This documentation is part of the "Projects with Books" initiative at zenOSmosis.
The source code for this project is available on GitHub.
Aggregation System
Loading…
Aggregation System
Relevant source files
The Aggregation System implements SQL aggregate functions (COUNT, SUM, AVG, MIN, MAX, etc.) across the LLKV query pipeline. It handles both simple aggregates (SELECT COUNT(*) FROM table) and grouped aggregations (SELECT col, SUM(amount) FROM table GROUP BY col), with support for the DISTINCT modifier and expression-based aggregates like SUM(col1 + col2).
For information about scalar expression evaluation (non-aggregate), see Scalar Evaluation and NumericKernels. For query planning that produces aggregate plans, see Plan Structures.
System Architecture
The aggregation system spans four layers in the codebase, each with distinct responsibilities:
Diagram: Aggregation System Layering
graph TB
subgraph "Expression Layer (llkv-expr)"
AGG_CALL["AggregateCall<F>\nCountStar, Count, Sum, Avg, Min, Max"]
SCALAR_EXPR["ScalarExpr<F>\nAggregate(AggregateCall)"]
end
subgraph "Plan Layer (llkv-plan)"
AGG_EXPR["AggregateExpr\nCountStar, Column"]
AGG_FUNC["AggregateFunction\nCount, SumInt64, MinInt64, etc."]
SELECT_PLAN["SelectPlan\naggregates: Vec<AggregateExpr>\ngroup_by: Vec<String>"]
end
subgraph "Execution Layer (llkv-executor)"
EXECUTOR["QueryExecutor::execute_aggregates\nQueryExecutor::execute_group_by_single_table"]
AGG_VALUE["AggregateValue\nNull, Int64, Float64, Decimal128, String"]
GROUP_STATE["GroupAggregateState\nrepresentative_batch_idx\nrepresentative_row\nrow_locations"]
end
subgraph "Accumulator Layer (llkv-aggregate)"

● ● ● ●

**EXERCISES TO COMPLETE:**
1/ Rewrite the aggregation system documentation from "This documentation is" up to and including "see Plan Structures.", swapping "LLKV" for "Arrow-based".
2/ Extend the aggregation system documentation onward from its last shown line.

**SOURCE MATERIAL:**
● ● ● ●

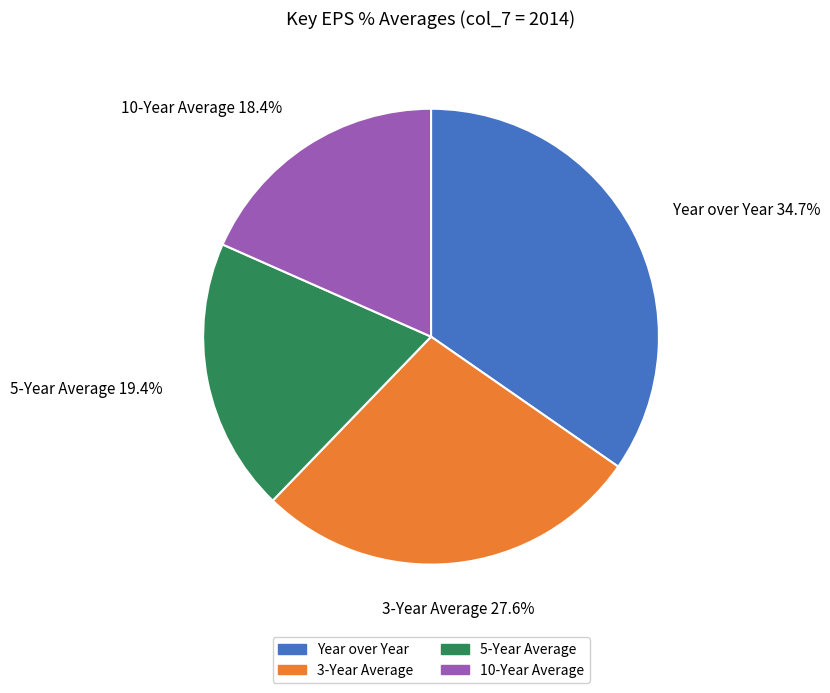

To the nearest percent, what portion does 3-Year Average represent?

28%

● ● ● ●

**TASK RESULTS:**
1/
This documentation is part of the "Projects with Books" initiative at zenOSmosis.
The source code for this project is available on GitHub.
Aggregation System
Loading…
Aggregation System
Relevant source files
The Aggregation System implements SQL aggregate functions (COUNT, SUM, AVG, MIN, MAX, etc.) across the Arrow-based query pipeline. It handles both simple aggregates (SELECT COUNT(*) FROM table) and grouped aggregations (SELECT col, SUM(amount) FROM table GROUP BY col), with support for the DISTINCT modifier and expression-based aggregates like SUM(col1 + col2).
For information about scalar expression evaluation (non-aggregate), see Scalar Evaluation and NumericKernels. For query planning that produces aggregate plans, see Plan Structures.

2/
AGG_ACCUMULATOR["AggregateAccumulator\nInterface for aggregate computation"]
AGG_KIND["AggregateKind\nType classification"]
AGG_SPEC["AggregateSpec\nConfiguration"]
AGG_STATE["AggregateState\nRuntime state"]
end
SCALAR_EXPR --> AGG_CALL
SELECT_PLAN --> AGG_EXPR
AGG_EXPR --> AGG_FUNC
EXECUTOR --> AGG_VALUE
EXECUTOR --> GROUP_STATE
EXECUTOR --> AGG_ACCUMULATOR
AGG_ACCUMULATOR --> AGG_KIND
AGG_ACCUMULATOR --> AGG_SPEC
AGG_ACCUMULATOR --> AGG_STATE
AGG_CALL -.translates to.-> AGG_EXPR
SELECT_PLAN -.executes via.-> EXECUTOR
Sources:
- llkv-expr/src/expr.rs:184-215
- llkv-plan/src/plans.rs:1036-1061
- llkv-executor/src/lib.rs:109-151
- llkv-executor/src/lib.rs19
Expression-Level Aggregates
Aggregate functions are represented in the expression AST via the AggregateCall<F> enum, which enables aggregates to appear within computed projections (e.g., COUNT(*) + 1 or SUM(col1) / AVG(col2)). Each variant captures the specific aggregate semantics:
| Variant | Description | Example SQL |
|---|---|---|
CountStar | Count all rows (including NULLs) | COUNT(*) |
Count { expr, distinct } | Count non-NULL values of expression | COUNT(col), COUNT(DISTINCT col) |
Sum { expr, distinct } | Sum numeric expression values | SUM(amount), SUM(DISTINCT col) |
Total { expr, distinct } | Sum with NULL-to-zero coercion | TOTAL(amount) |
Avg { expr, distinct } | Arithmetic mean of expression | AVG(price) |
Min(expr) | Minimum value | MIN(created_at) |
Max(expr) | Maximum value | MAX(score) |
CountNulls(expr) | Count NULL occurrences | COUNT_NULLS(optional_field) |
GroupConcat { expr, distinct, separator } | Concatenate strings | GROUP_CONCAT(name, ',') |
Each aggregate operates on a ScalarExpr<F>, not just a column name, which allows complex expressions like SUM(price * quantity) or AVG(col1 + col2).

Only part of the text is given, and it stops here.